Hal ini tak hanya terjadi di Indonesia, mungkin juga di dunia. Namun sebenarnya
perempuan pengarang dan penulis telah hadir sejak dulu. Novel modern pertama di dunia
Genji Monogatari2), ditulis tahun 1001 M di Jepang karya seorang perempuan bernama
Murasaki Shikibu (975-1015). Karya sastra Bugis La Galigo3) yang berbentuk puisi
(terpanjang di dunia, tebalnya 700 halaman, lebih tebal daripada Iliad, Odysea, Mahabarata
dan Ramayana), ditulis pada abad XIX dan dihimpun kembali di bawah pengayom seni
seorang perempuan, Siti Aisyah We Tenriolle.

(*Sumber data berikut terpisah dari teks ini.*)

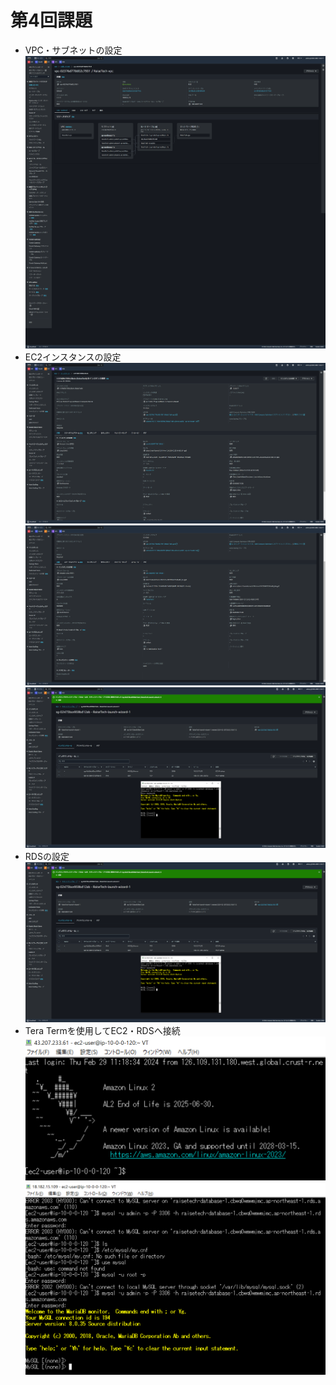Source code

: # 第4回課題
- VPC・サブネットの設定  
  ![VPC settings](/images/RaiseTech-VPC-1.png)
- EC2インスタンスの設定  
  ![EC2 overview](/images/EC2-overview-1.png)  
  ![EC2 description](/images/EC2-description-1.png)  
  ![EC2 security](/images/RDS-InboundRule.png)
- RDSの設定  
  ![RDS settings3](/images/RDS-InboundRule.png)  
- Tera Termを使用してEC2・RDSへ接続  
  ![TeraTerm1](/images/EC2-login.png)
  ![TeraTerm2](/images/EC2-RDS-MYSQL.png)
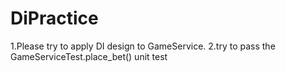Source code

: # DiPractice
1.Please try to apply DI design to GameService.
2.try to pass the GameServiceTest.place_bet() unit test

Pada tahun 2012 terbit buku Profil Perempuan Pengarang & Penulis Indonesia yang
disusun oleh Kurniawan Junaedhie, menghimpun sekitar 800-an nama penulis perempuan
Indonesia dari berbagai genre, mulai dari penulis puisi, cerpen, esai, novel, sampai penulis
kuliner dan kisah perjalanan; sejak zaman Saadah Alim, perempuan kelahiran 1897 sampai
Sri Izzati, kelahiran 1995. Di dalamnya termuat pula perempuan pengarang dan penulis dari
kalangan Lekra dan Tionghoa, dua golongan pengarang yang sebelumnya tidak pernah
tercatat dalam sejarah (sastra) Indonesia. Ke 800-an perempuan itu ditujukan untuk
memperoleh gambaran secara lebih utuh dan bulat tentang kiprah perempuan pengarang dan
penulis Indonesia dari zaman ke zaman. Buku tersebut mengajak untuk melihat perempuan
penulis dengan kacamata yang lebih baru terhadap kiprah mereka di luar laki-laki yang
selama ini menjadi golongan mayoritas.
Dalam sejarah sastra Indonesia, tidak banyak pengarang perempuan dan karya-karya
yang dihasilkan. Pada periode atau angkatan Balai Pustaka hanya ada Hamidah yang menulis
Kehilangan Mestika yang terbit pada 1935. Nama lain dari Fatimah Hasan Delais ini
dilahirkan pada 8 Juni 1914 di Bangka (Palembang?) dan meninggal pada 8 Mei 1953
(Eneste, 1990:69). Sementara pada periode atau angakatan Pujangga Baru ada pengarang
perempuan bernama Selasih, Saleguri atau Sariamin. Perempuan yang lahir di Talu (Sumatera
Barat), 31 Juli 1909 ini mengenyam pendidikan guru dan pernah menjadi guru di Bengkulu
dan Bukit Tinggi.
Namun, jika dilihat dalam setiap periode sastra, peran yang dimainkan para sastrawan
tersebut lebih banyak didominasi oleh laki-laki. Penulis mencatat hanya sedikit perempuan
sastrawan yang hadir di setiap periode sastra yang telah ditulis. Lantas, di mana dan
bagaimana peran perempuan sastrawan dalam peta perkembangan sastra Indonesia dari awal
lahirnya sastra Indonesia sampai saat ini? Tulisan ini akan mencoba memotret peran dan

posisi perempuan sastrawan dalam konstelasi sastra Indonesia. Hal ini berkaitan dengan
mulai dominannya peran perempuan sastrawan dewasa ini dalam mengusung perubahan yang
signifikan dalam peta kesusastraan Indonesia, terutama orientasi estetis yang dilakukan oleh
para perempuan pengarang dalam awal abad XXI ini.
Dalam dunia kesusastraan, laki-laki lebih banyak menghasilkan karya sastra
dibandingkan dengan perempuan, karena perempuan mempunyai kendala yaitu :
1. Kebanyakan perempuan cepat menikah, sehingga perempuan hanya sibuk mengurus
urusan rumah tangga saja.
2. Perempuan merasa tidak percaya diri dalam bersaing dengan laki-laki.
3. Perempuan tidak bebas dalam menciptakan karya, karena faktor lingkungan/msyarakat,
misalnya tema seks atau hubungan sejenis. Jika menulis tentang seks maka perempuan
dianggap tidak sopan.
4. Perempuan lebih fokus kepada faktor ekonomi untuk kebutuhannya dengan keluarganya.
5. Perempuan tidak bebas pergi untuk mencari pengalaman.
Namun semenjak adanya dunia internet, perempuan lebih mudah dalam menciptakan
suatu karya sastra. Perempuan yang tadinya hanya mengurus rumah tangga seperti memasak,
mencuci dan bersih-bersih, kini dapat menyuarakan aspirasinya lewat internet.